Sartou si toccò i baffi.
— Lei è il misterioso postino con i baffi! Ora capisco!
— Bevi!
— I miei amici stanno arrivando. Anzi, saranno già qui, ormai.
— Nessuno mi ha visto salire...
— Questa volta non uscirà di qui senza essere visto!
— E ho parcheggiato il furgone lontano...
— Non li sente questi passi su per le scale?
— Smettila! — esclamò Sartou minacciandolo con la pistola.
— Io li sento! — esclamò Deloffre. In effetti, si sentivano dei passi concitati.
— È in trappola!
Sartou fece per sparare, ma Deloffre fu più veloce di lui. Gettò a terra il bicchiere, frantumandolo, e scartò di lato attirando su di sé la pistola.
— Non mi sfuggirà, Deloffre!
Il colpo echeggiò violentissimo. Una porzione dell’intonaco alle spalle di Deloffre si staccò dal muro.
— Vigliacco!
— Lasciami!
I due uomini caddero sul tavolo, poi rotolarono per terra. La porta d’ingresso si spalancò di colpo.
— Deloffre!
— Sartou!
— Andate via, presto! — gridò Lalou. — Ha una pistola!
— Fabò, non entrare!
— Via, Annette!
— Avvocato Janvier!
Nella cucina, intanto, Sartou e Deloffre continuavano a lottare. La pistola rotolò sul pavimento. Una mano con un fazzoletto bianco la afferrò e la tenne sollevata.
— Fermi! — tuonò la voce dell’ex principe del foro.
— Faccia attenzione, è carica! — gemette Deloffre, tenendosi un labbro dolorante.
— E lei chi diavolo è? — grugnì invece Sartou.
— Questo non la deve interessare. Non si azzardi a fare neppure un movimento. Mi creda, so bene come si usa questo gingillo. Deloffre, venga qui!
Titubante, il bretone si avvicinò. — Mi vuole ammazzare anche lei?
L’avvocato Janvier gli consegnò la pistola. — Tenga. Crede di poterlo tenere a bada per alcuni minuti?
— Come dice...?
— Le sente queste sirene? —. Nella stanza si udì il lontano rumore di sirene in avvicinamento.
— La polizia! — ringhiò Sartou.
— Io non ci capisco niente... — disse Deloffre. — Chi ha chiamato la polizia? Chi è lei? E perché il signor Sartou vuole avvelenarmi?
Quando arriveranno i poliziotti, dica loro di analizzare lo champagne... — sorrise Janvier. — Se siamo fortunati, troveranno acido prussico, lo stesso contenuto nella bottiglia di sidro. E poi chieda di vedere la sua firma sul testamento della contessa Blumier.
— La mia firma? Sul testamento della contessa Blumier? Ma io non ho mai fatto nessuna firma sul testamento della contessa Blumier! —. Deloffre era a dir poco disorientato. Le sirene della polizia si avvicinavano.
Con la coda dell’occhio, l’avvocato Janvier vide che Annette, Fabò e Lalou gli facevano cenno dalla porta di venire via. — Per l’appunto, signor Deloffre. Per l’appunto!

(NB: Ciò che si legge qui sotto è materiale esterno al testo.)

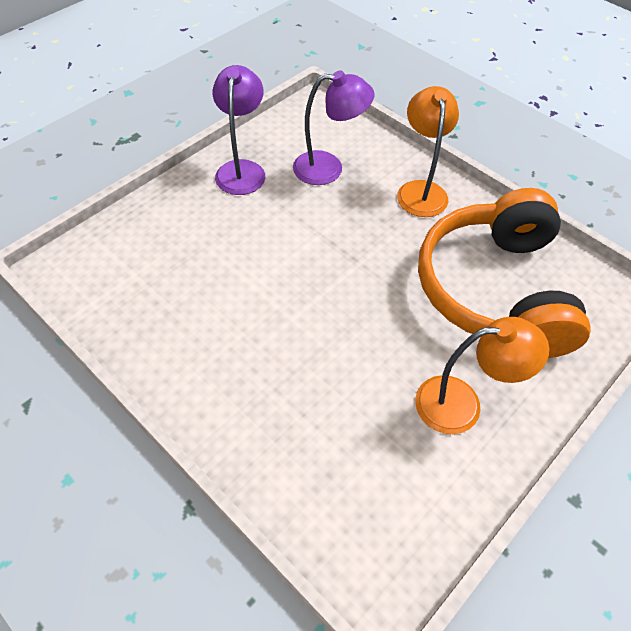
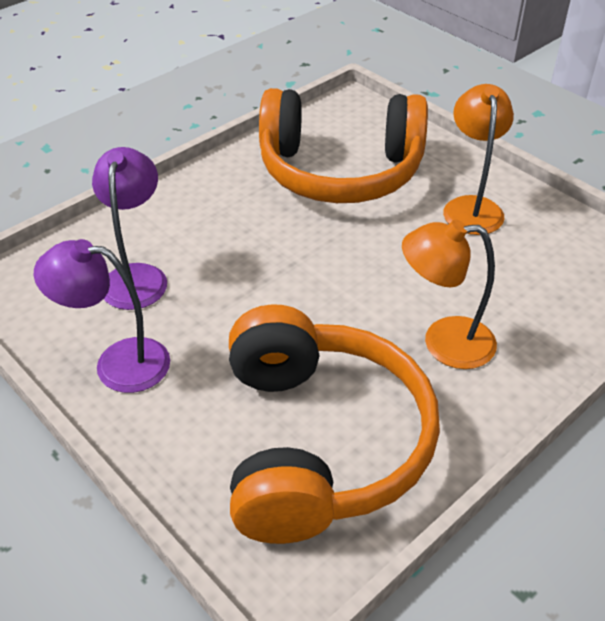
camera: 85 degrees left, 10 degrees down
orange lamp [397,86,459,217] -> orange lamp moved to [402,220,497,369]
none -> orange headphones [229,304,440,544]

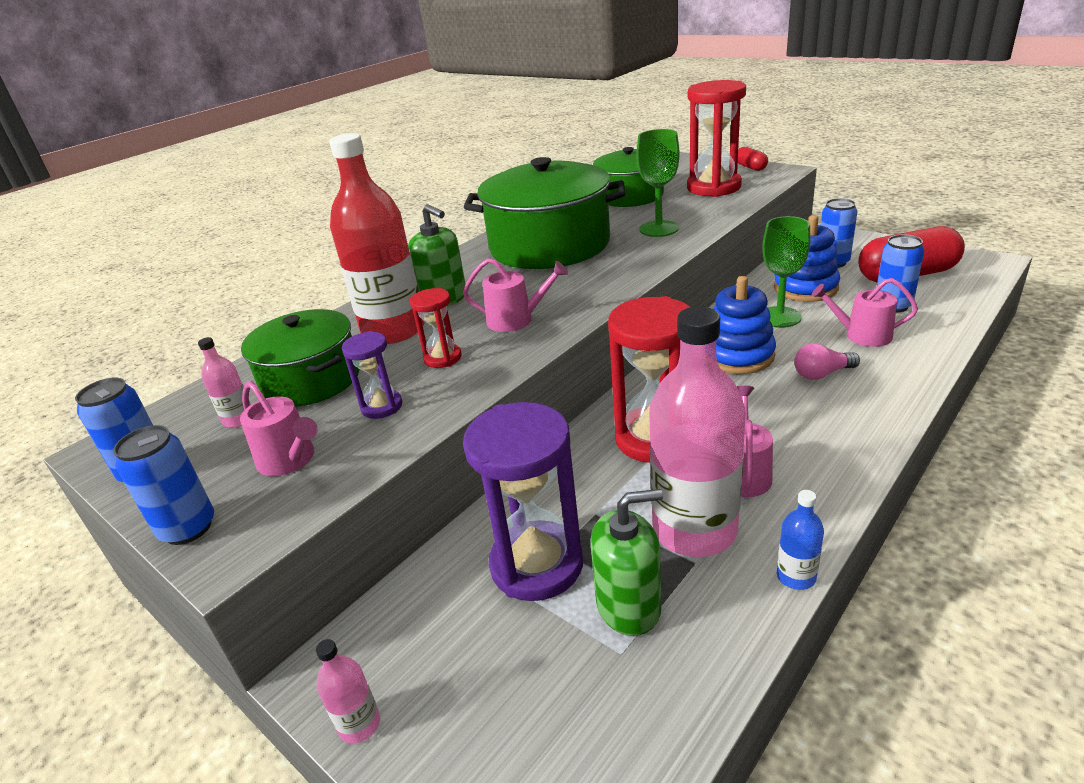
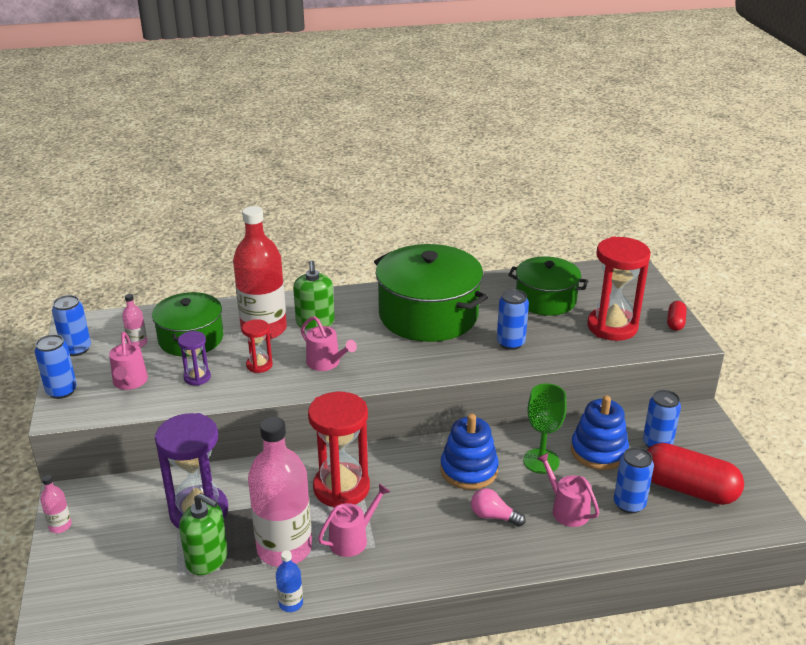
camera: 35 degrees right, 0 degrees up
green goblet [636,129,679,237] -> blue can [497,289,529,350]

— Ma chi diavolo è lei? — esclamò ancora Sartou, prima di essere messo a tacere da Deloffre.
— Oh, nessuno, vecchio mio... nessuno! Io sono solo... —. L’avvocato Janvier stava per aggiungere: «Solo un investigatore dilettante!», ma gli venne un’altra idea. — Sono solo... King Ellerton.
— King Ellerton? — sbottò Deloffre ricordandosi di alcune pubblicazioni che erano passate anche per la sua tipografia. — Ma King Ellerton non è un personaggio di...?
Le sirene erano arrivate in rue Charlot: la loro luce intermittente entrava dalle finestre dell’appartamento.
Deloffre si guardò alle spalle. Ma sia il misterioso signore distinto che aveva detto di chiamarsi King Ellerton sia il ragazzino di colore che l’aveva preceduto erano spariti.